The microzonation workflow in Hamilton is structured as a tiered investigation. Each phase builds on the previous one, moving from regional screening to site-specific analysis.

Vs30 Mapping and Site Class Delineation

Grid-based MASW and passive-source arrays to produce a continuous Vs30 map. We correlate surface wave data with deep borehole logs to handle velocity inversions common in the Barton Street corridor.

Ground Motion Amplification Analysis

One-dimensional equivalent-linear site response using DEEPSOIL or SHAKE. We use laboratory-derived G/Gmax and damping curves from local Lake Iroquois clay samples, not generic models.

Liquefaction Hazard Microzonation

CPT-based triggering analysis following the Boulanger & Idriss (2014) procedure.

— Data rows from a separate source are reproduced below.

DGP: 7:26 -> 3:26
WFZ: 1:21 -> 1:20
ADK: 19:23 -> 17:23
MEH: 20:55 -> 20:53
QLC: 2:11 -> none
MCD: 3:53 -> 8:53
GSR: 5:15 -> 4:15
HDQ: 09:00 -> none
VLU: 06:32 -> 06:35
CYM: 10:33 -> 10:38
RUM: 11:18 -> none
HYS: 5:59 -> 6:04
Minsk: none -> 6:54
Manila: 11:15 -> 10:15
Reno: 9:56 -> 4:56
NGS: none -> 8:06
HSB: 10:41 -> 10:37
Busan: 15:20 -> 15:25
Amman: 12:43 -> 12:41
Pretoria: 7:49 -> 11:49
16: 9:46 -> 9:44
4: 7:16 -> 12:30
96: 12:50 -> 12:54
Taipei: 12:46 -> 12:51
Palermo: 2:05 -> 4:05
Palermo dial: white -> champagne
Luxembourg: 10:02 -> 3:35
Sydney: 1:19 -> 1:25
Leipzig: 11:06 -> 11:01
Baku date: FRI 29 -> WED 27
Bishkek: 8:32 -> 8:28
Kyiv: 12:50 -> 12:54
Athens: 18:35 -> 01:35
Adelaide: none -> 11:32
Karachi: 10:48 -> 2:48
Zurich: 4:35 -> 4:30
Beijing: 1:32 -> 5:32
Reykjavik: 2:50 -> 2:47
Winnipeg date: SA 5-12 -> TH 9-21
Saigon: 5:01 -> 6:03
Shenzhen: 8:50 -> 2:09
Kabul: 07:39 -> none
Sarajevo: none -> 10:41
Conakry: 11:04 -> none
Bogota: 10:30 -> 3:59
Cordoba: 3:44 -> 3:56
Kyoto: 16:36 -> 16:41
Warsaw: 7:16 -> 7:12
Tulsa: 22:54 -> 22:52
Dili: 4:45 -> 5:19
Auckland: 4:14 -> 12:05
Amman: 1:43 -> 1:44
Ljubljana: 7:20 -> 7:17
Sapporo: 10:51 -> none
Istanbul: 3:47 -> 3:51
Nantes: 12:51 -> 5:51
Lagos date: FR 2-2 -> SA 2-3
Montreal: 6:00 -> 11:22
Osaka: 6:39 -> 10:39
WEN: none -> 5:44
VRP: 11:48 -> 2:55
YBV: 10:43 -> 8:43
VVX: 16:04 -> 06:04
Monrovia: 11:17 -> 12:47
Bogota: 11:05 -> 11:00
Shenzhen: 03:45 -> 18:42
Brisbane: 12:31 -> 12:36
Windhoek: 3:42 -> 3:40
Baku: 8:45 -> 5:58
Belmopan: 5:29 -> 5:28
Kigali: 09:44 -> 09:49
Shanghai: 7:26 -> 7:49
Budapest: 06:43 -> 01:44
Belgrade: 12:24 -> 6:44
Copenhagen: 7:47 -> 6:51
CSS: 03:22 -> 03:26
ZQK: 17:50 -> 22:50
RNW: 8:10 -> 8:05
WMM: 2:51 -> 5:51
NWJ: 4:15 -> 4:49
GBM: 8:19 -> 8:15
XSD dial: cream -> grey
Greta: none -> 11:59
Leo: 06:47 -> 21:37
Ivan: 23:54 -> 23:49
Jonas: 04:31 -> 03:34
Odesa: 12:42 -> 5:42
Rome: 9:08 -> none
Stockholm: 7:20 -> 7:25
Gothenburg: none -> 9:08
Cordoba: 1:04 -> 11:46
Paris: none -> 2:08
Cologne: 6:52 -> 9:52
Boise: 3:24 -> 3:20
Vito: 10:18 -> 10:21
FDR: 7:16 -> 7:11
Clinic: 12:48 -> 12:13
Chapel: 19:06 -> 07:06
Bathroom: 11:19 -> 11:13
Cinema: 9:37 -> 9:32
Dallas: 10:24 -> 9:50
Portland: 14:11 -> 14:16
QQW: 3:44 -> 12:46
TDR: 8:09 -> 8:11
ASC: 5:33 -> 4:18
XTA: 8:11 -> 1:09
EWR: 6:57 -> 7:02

Factor of safety maps at 2-meter depth intervals, integrated with the LPI and LSN indices for the Hamilton port lands.

Frequently asked questions

What is the typical cost range for a seismic microzonation study in Hamilton?

Depending on the number of measurement points and the depth of investigation, a Hamilton microzonation study typically ranges from CA$5.410 for a single-site classification to CA$21.720 for a multi-hectare grid with full site response analysis.

How does the Niagara Escarpment affect seismic site response in Hamilton?

The escarpment creates a topographic amplification effect. Our field measurements show ground motion increases of 20 to 30 percent within 100 meters of the brow. We model this with two-dimensional finite element profiles.

Which NBCC site class applies to the Hamilton harbour area?

Most of the harbour and lower city falls into Site Class D or E. The deep soft clays deposited by Lake Iroquois produce average shear-wave velocities below 180 m/s in the upper 30 meters. A site-specific measurement is required because the boundary between Class E and F depends on the clay sensitivity.

How long does a microzonation field campaign take for a typical Hamilton site?

For a standard commercial lot, field work is completed in one to two days. We mobilize the seismic CPT truck and the MASW array in the same window. Processing and reporting take an additional two weeks, including the site response runs.